## [WHAT THE TASK ASKS]
All records that follow are to be copied exactly, with images omitted.

START GIVEN DATA

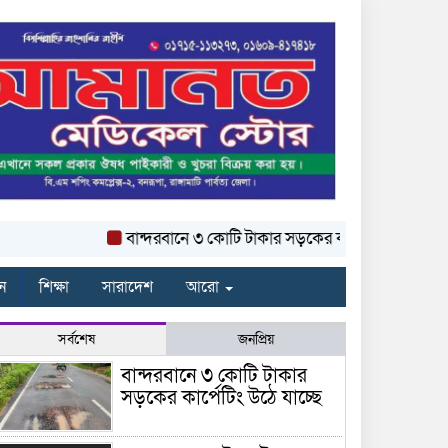
বান্দরবানে ৩ কোটি টাকার সড়কের কার্পেটিং উঠে যাচ্ছে
ন
শিক্ষা
সারাদেশ
আরো
সর্বশেষ
জনপ্রিয়
বান্দরবানে ৩ কোটি টাকার
সড়কের কার্পেটিং উঠে যাচ্ছে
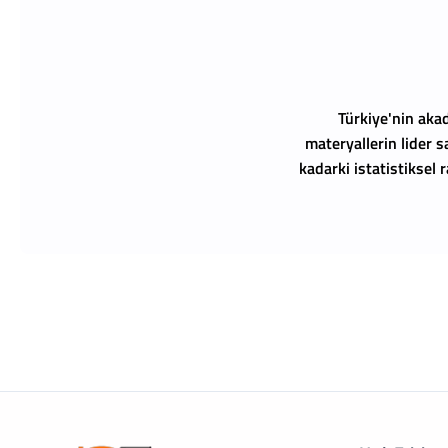
Türkiye'nin akad
materyallerin lider s
kadarki istatistiksel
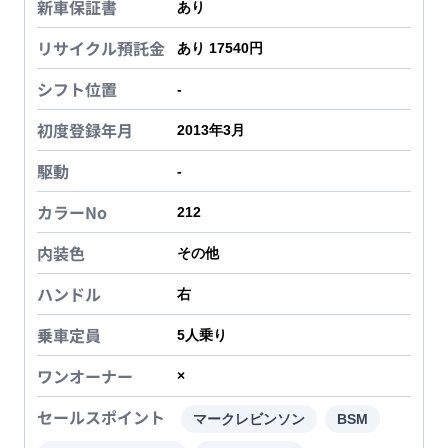
新車保証書
あり
リサイクル預託金
あり 17540円
シフト位置
-
初度登録年月
2013年3月
駆動
-
カラーNo
212
内装色
その他
ハンドル
右
乗車定員
5
人乗り
ワンオーナー
×
セールスポイント
マークレビンソン
BSM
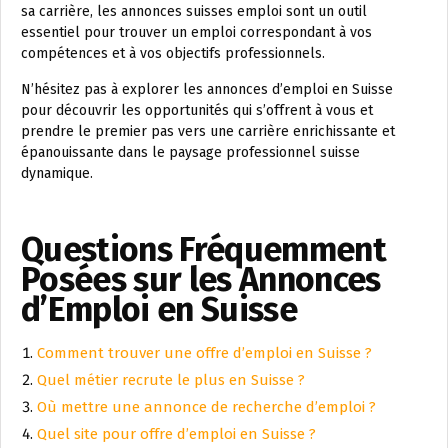
sa carrière, les annonces suisses emploi sont un outil
essentiel pour trouver un emploi correspondant à vos
compétences et à vos objectifs professionnels.
N’hésitez pas à explorer les annonces d’emploi en Suisse
pour découvrir les opportunités qui s’offrent à vous et
prendre le premier pas vers une carrière enrichissante et
épanouissante dans le paysage professionnel suisse
dynamique.
Questions Fréquemment
Posées sur les Annonces
d’Emploi en Suisse
Comment trouver une offre d’emploi en Suisse ?
Quel métier recrute le plus en Suisse ?
Où mettre une annonce de recherche d’emploi ?
Quel site pour offre d’emploi en Suisse ?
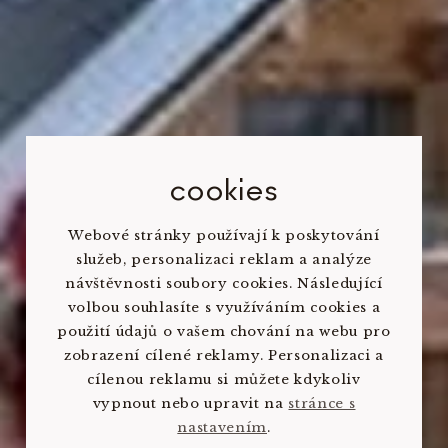
cookies
Webové stránky používají k poskytování
služeb, personalizaci reklam a analýze
návštěvnosti soubory cookies. Následující
volbou souhlasíte s využíváním cookies a
použití údajů o vašem chování na webu pro
zobrazení cílené reklamy. Personalizaci a
cílenou reklamu si můžete kdykoliv
vypnout nebo upravit na
stránce s
nastavením
.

END GIVEN DATA

## [YOUR SOLUTION]
বান্দরবানে ৩ কোটি টাকার সড়কের কার্পেটিং উঠে যাচ্ছে
ন
শিক্ষা
সারাদেশ
আরো
সর্বশেষ
জনপ্রিয়
বান্দরবানে ৩ কোটি টাকার
সড়কের কার্পেটিং উঠে যাচ্ছে
Türkiye'nin akad
materyallerin lider s
kadarki istatistiksel
新車保証書
あり
リサイクル預託金
あり 17540円
シフト位置
-
初度登録年月
2013年3月
駆動
-
カラーNo
212
内装色
その他
ハンドル
右
乗車定員
5
人乗り
ワンオーナー
×
セールスポイント
マークレビンソン
BSM
sa carrière, les annonces suisses emploi sont un outil
essentiel pour trouver un emploi correspondant à vos
compétences et à vos objectifs professionnels.
N’hésitez pas à explorer les annonces d’emploi en Suisse
pour découvrir les opportunités qui s’offrent à vous et
prendre le premier pas vers une carrière enrichissante et
épanouissante dans le paysage professionnel suisse
dynamique.
Questions Fréquemment
Posées sur les Annonces
d’Emploi en Suisse
Comment trouver une offre d’emploi en Suisse ?
Quel métier recrute le plus en Suisse ?
Où mettre une annonce de recherche d’emploi ?
Quel site pour offre d’emploi en Suisse ?
cookies
Webové stránky používají k poskytování
služeb, personalizaci reklam a analýze
návštěvnosti soubory cookies. Následující
volbou souhlasíte s využíváním cookies a
použití údajů o vašem chování na webu pro
zobrazení cílené reklamy. Personalizaci a
cílenou reklamu si můžete kdykoliv
vypnout nebo upravit na
stránce s
nastavením
.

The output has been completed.